Required work: Take every line in the entries that includes the word "remote" and copy it.

══ Records for the task

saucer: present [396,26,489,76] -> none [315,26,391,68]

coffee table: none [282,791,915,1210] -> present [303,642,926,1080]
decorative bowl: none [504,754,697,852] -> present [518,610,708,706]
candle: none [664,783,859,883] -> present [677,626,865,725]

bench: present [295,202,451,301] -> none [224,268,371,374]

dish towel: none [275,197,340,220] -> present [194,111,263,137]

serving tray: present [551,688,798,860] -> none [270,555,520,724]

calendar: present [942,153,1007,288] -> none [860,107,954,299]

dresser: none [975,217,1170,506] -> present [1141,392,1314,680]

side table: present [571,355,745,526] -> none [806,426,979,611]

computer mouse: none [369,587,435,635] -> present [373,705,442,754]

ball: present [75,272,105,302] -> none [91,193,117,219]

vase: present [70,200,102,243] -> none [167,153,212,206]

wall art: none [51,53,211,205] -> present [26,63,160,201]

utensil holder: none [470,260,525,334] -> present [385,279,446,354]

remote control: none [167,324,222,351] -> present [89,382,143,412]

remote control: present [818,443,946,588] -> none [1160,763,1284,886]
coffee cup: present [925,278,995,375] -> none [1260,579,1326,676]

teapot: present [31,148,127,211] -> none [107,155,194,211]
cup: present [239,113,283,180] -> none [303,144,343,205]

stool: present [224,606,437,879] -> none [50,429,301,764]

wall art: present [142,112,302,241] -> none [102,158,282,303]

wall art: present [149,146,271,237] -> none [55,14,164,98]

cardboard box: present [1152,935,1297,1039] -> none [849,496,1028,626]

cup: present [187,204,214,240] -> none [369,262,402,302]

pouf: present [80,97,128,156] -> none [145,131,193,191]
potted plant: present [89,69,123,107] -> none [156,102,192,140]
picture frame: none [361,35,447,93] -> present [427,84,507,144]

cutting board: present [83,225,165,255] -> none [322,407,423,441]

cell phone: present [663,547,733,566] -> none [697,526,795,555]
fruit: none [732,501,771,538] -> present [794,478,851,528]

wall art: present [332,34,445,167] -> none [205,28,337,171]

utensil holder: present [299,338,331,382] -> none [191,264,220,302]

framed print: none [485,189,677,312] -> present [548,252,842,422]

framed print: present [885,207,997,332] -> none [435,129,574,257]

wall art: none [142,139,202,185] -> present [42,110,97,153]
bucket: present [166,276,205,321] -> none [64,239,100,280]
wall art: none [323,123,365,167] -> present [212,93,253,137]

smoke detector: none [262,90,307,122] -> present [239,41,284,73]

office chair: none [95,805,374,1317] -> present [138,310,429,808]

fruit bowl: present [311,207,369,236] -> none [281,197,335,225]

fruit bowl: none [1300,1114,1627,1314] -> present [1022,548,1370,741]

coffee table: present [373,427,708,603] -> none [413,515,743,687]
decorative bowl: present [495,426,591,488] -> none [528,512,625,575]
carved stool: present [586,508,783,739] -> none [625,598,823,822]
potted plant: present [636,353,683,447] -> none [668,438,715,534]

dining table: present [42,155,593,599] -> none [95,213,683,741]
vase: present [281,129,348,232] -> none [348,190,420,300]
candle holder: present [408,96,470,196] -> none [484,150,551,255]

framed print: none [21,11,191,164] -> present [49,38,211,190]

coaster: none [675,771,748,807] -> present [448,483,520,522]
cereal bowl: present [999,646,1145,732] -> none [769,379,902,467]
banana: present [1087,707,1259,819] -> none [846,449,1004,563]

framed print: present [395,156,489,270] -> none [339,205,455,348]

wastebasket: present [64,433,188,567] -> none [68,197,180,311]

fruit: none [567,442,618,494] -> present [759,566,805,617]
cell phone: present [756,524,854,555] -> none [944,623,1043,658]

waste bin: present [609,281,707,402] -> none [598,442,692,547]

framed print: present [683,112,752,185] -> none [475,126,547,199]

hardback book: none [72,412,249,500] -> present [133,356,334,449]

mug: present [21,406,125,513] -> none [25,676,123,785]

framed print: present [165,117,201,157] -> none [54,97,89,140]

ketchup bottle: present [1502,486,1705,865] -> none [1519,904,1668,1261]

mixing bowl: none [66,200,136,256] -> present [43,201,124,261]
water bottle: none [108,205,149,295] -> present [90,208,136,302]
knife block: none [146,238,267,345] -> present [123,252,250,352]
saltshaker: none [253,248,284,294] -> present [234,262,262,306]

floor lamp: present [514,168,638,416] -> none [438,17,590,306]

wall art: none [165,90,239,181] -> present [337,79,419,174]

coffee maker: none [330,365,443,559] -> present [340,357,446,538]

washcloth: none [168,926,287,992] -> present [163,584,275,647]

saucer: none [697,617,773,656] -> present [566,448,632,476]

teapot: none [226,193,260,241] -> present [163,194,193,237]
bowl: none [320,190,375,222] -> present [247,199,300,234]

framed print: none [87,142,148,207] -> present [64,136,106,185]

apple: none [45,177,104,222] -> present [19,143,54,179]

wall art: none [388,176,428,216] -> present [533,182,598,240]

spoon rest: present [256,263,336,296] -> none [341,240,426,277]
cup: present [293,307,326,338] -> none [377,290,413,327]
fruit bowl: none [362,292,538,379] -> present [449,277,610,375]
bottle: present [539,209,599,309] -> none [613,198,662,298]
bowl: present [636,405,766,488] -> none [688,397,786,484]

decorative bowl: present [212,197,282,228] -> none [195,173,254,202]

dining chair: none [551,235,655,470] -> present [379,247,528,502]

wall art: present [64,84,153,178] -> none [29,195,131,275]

════

Answer below:
remote control: none [167,324,222,351] -> present [89,382,143,412]
remote control: present [818,443,946,588] -> none [1160,763,1284,886]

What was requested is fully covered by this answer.